===== Given data

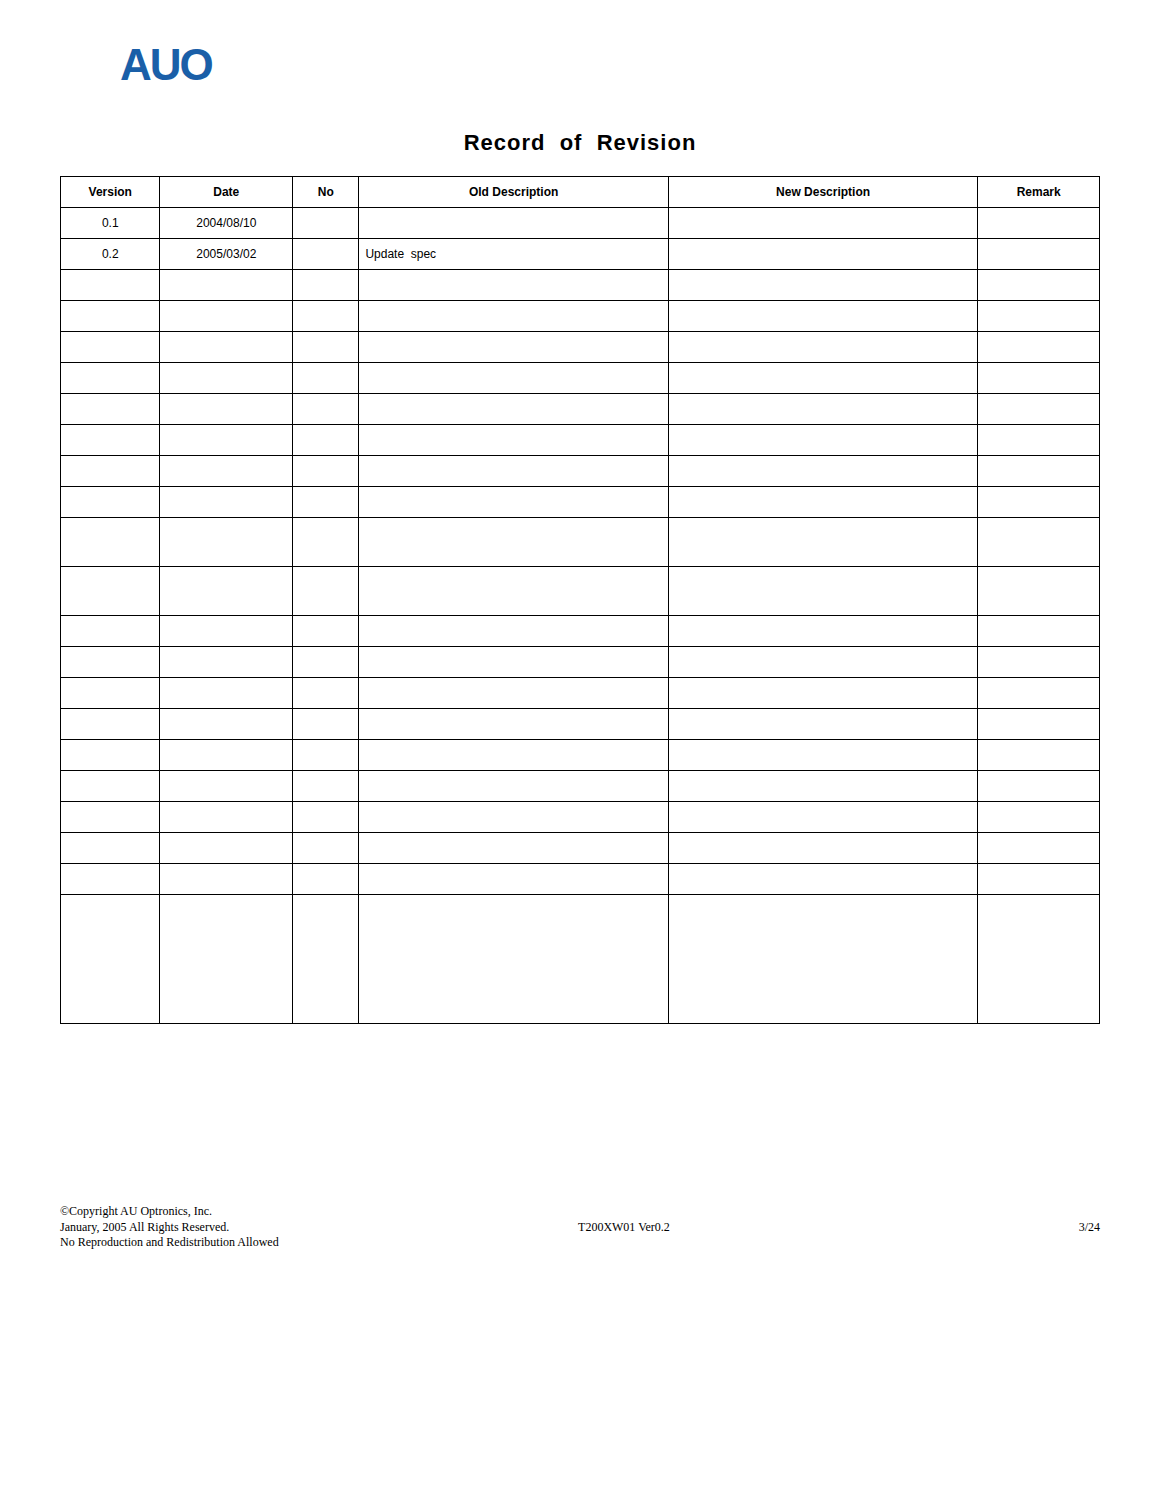AUO
Record of Revision
| Version | Date | No | Old Description | New Description | Remark |
| --- | --- | --- | --- | --- | --- |
| 0.1 | 2004/08/10 | | | | |
| 0.2 | 2005/03/02 | | Update spec | | |
©Copyright AU Optronics, Inc.
January, 2005 All Rights Reserved. T200XW01 Ver0.2 3/24
No Reproduction and Redistribution Allowed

==========

Aim of the task: Starting from the line with "Update spec | | |" and ending with the final line of the data, quote every line exactly, both ends included.

Response area:
| 0.2 | 2005/03/02 | | Update spec | | |
©Copyright AU Optronics, Inc.
January, 2005 All Rights Reserved. T200XW01 Ver0.2 3/24
No Reproduction and Redistribution Allowed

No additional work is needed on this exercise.